Depuis de nombreuses années, la viande bovine non transformée est soumise à une
réglementation stricte en matière d’étiquetage dans les points de vente. C’est sans doute en
France que le niveau d’information du consommateur sur le produit va le plus loin. Les mentions
suivantes sont obligatoires : nom du morceau, son poids, son prix au kg et son prix net, sa date
d’emballage et sa date limite de consommation, le lieu de naissance et le lieu d’élevage de l’animal,
le numéro de lot, le lieu de l’abattage et le numéro d’agrément de l’abattoir, le lieu de découpe et
le numéro d’agrément de l’établissement de découpe.

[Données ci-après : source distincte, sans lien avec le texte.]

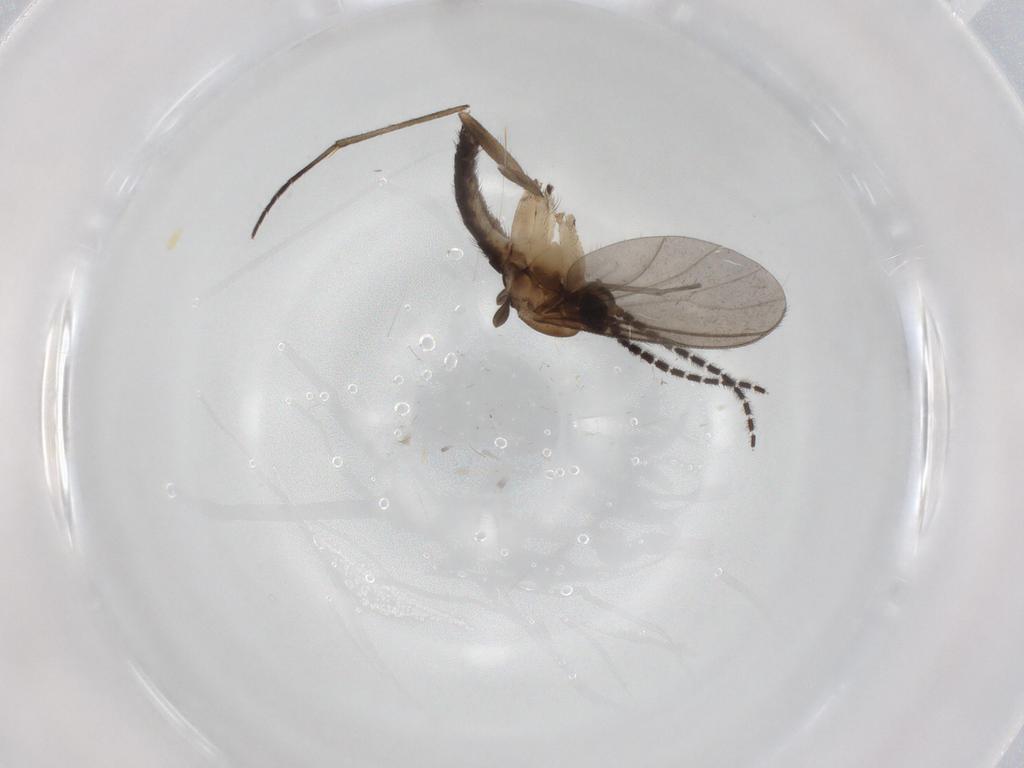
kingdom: Animalia
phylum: Arthropoda
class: Insecta
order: Diptera
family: Sciaridae
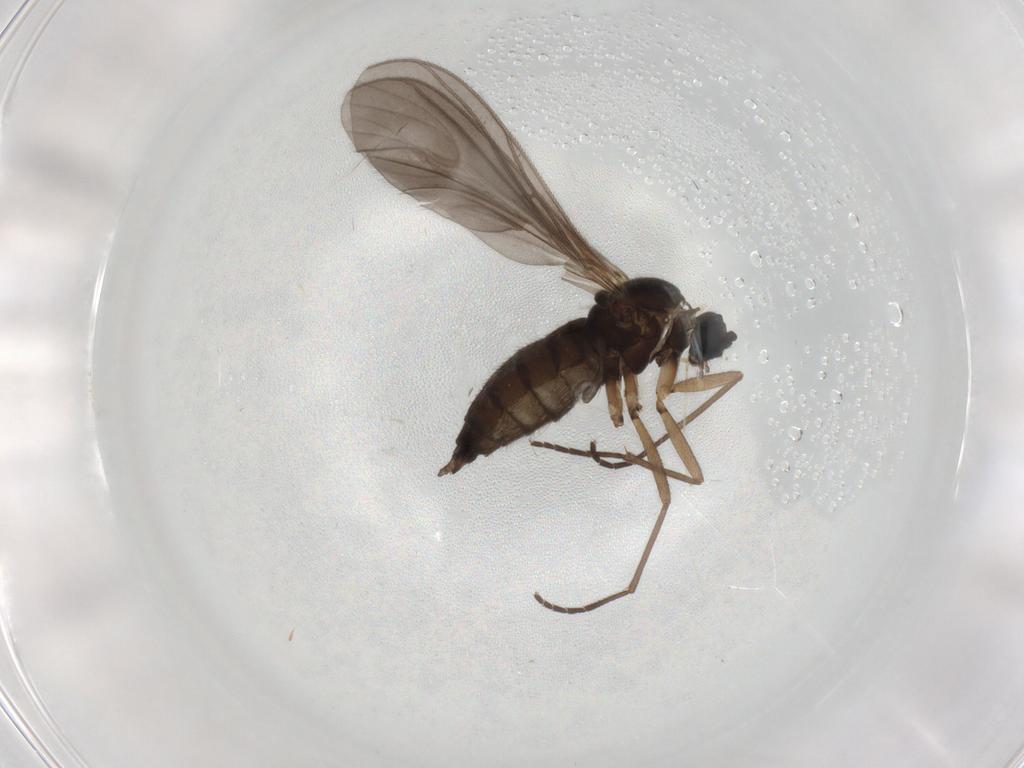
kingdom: Animalia
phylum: Arthropoda
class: Insecta
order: Diptera
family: Sciaridae
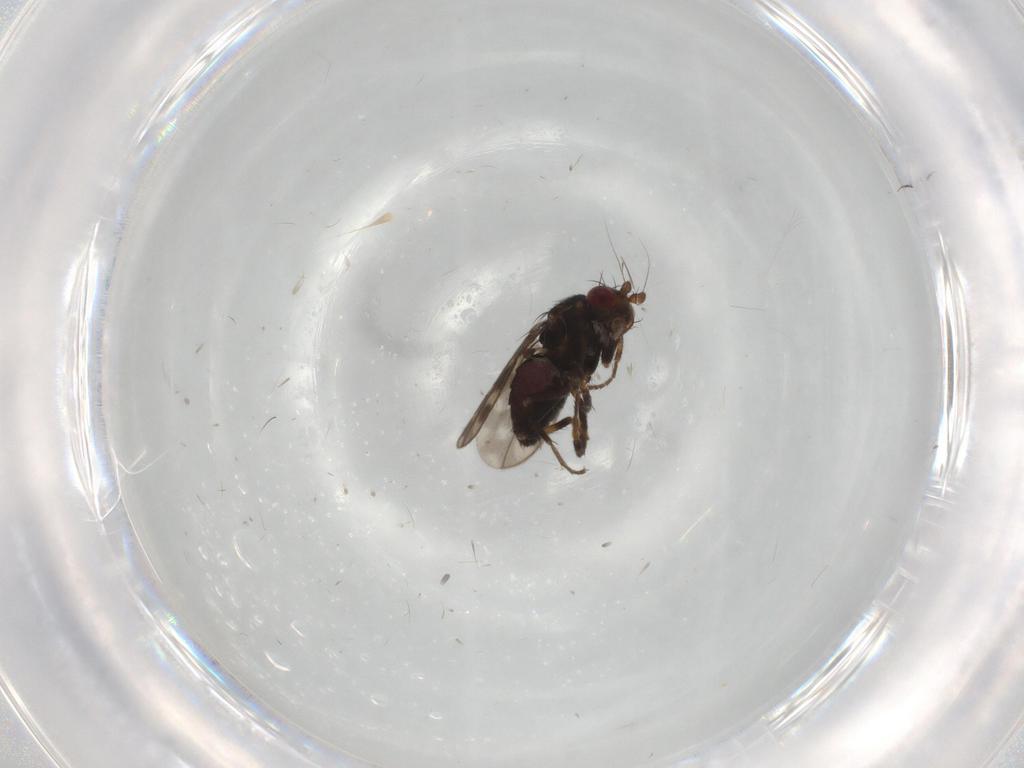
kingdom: Animalia
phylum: Arthropoda
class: Insecta
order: Diptera
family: Sphaeroceridae
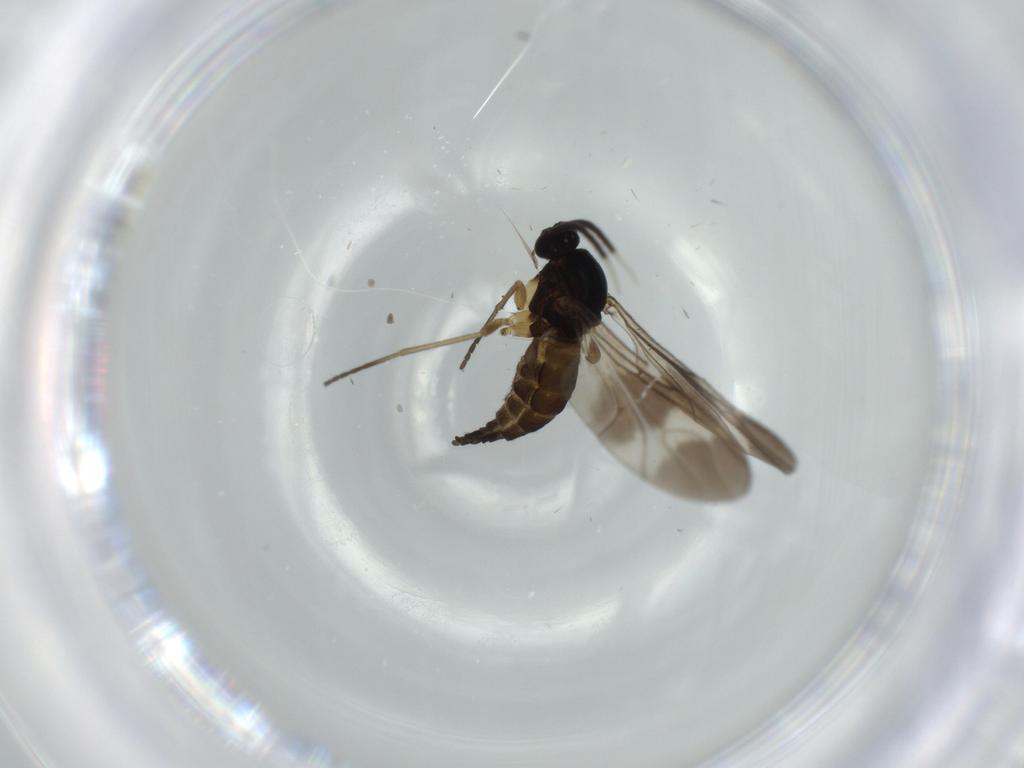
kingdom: Animalia
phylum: Arthropoda
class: Insecta
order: Diptera
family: Sciaridae
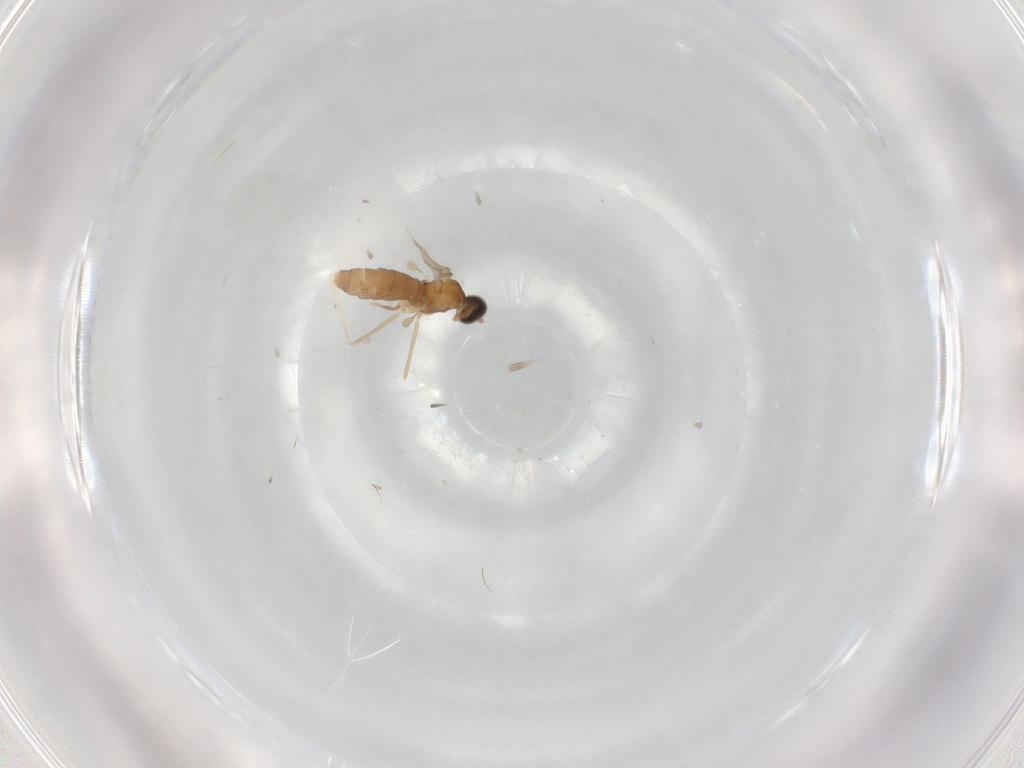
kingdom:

Le sigle « Viande Bovine Française » garantit une viande issue d’animaux nés,
élevés et abattus en France. Il s’appuie sur les procédures d’identification et
de traçabilité.

Source CIV www.civ-viande.org


LE BOULANGER

Le boulanger est la personne qui prépare le pain que nous mangeons. Mais le boulanger ne
fait pas seulement du pain, il confectionne aussi des viennoiseries (croissants, pains au
chocolat…) et des pâtisseries. Lorsqu’il s’agit de desserts, on lui donne plutôt le nom de
pâtissier.
Le boulanger prépare la pâte avec ses mains ou des appareils automatisés et cuit ensuite
le tout. Forme, poids, farine et ingrédients permettent de proposer une grande
diversité de pains : du pain blanc, brun, de blé entier, de seigle, aux céréales, aux
raisins, en baguette, en tranches, en ficelles, en boules au levain, en miches, en flûtes,
en couronnes…
La farine provient principalement de céréales « panifiables » : le blé et le seigle. On
peut y ajouter, en quantité modérée des farines d'autres provenances : autres céréales
(orge, maïs), châtaigne, noix…

Pour en savoir plus…

La confection du pain commence par la préparation de la pâte constituée de farine,


d’eau, de levure et de sel. Le pétrissage de la pâte se fait le plus souvent à l’aide d’un
pétrin mécanique.
Une fois pétrie, la pâte est placée dans une chambre de fermentation.
Vient ensuite l’étape du façonnage des « pâtons ». La pâte est placée dans une diviseuse
qui la débite et la façonne en petites boules de pâte appelées les pâtons.
Mis à l'abri de l'humidité, ceux-ci subissent une seconde fermentation.
Selon le type de pain désiré, le boulanger façonne les pâtons de formes et de tailles
différentes. Puis il les place au four et surveille leur cuisson.
Il défourne le pain et le laisse reposer quelques temps : c'est le ressuage, opération
nécessaire à l'évaporation de l'humidité. Ensuite le pain est transporté au magasin pour
la vente.

Il existe aussi des boulangeries industrielles qui fabriquent du pain en grande quantité.
Les principales étapes d'une boulangerie industrielle sont à peu près les mêmes que
celles d'une boulangerie artisanale, à la différence des quantités qui sont plus grandes.

Exemples de pains :
- Pain complet : pain fabriqué avec une farine complète, c'est-à-dire contenant tous
les éléments du blé. Il est riche en fibres et en sels minéraux.
- Pain de seigle : pain fabriqué avec une pâte contenant au minimum 65 % de farine de
seigle.
- Pain aux céréales : pain fabriqué à partir de froment, blé, soja, seigle, avoine,
sarrasin, orge et riz.
- Pain viennois : c'est un pain de mie auquel on a rajouté du lait.
- Les pains fantaisie peuvent incorporer des noix, des châtaignes, des morceaux de
lard... et avoir toutes sortes de formes.

Les français consomment 58 kg de pain par an et par personne.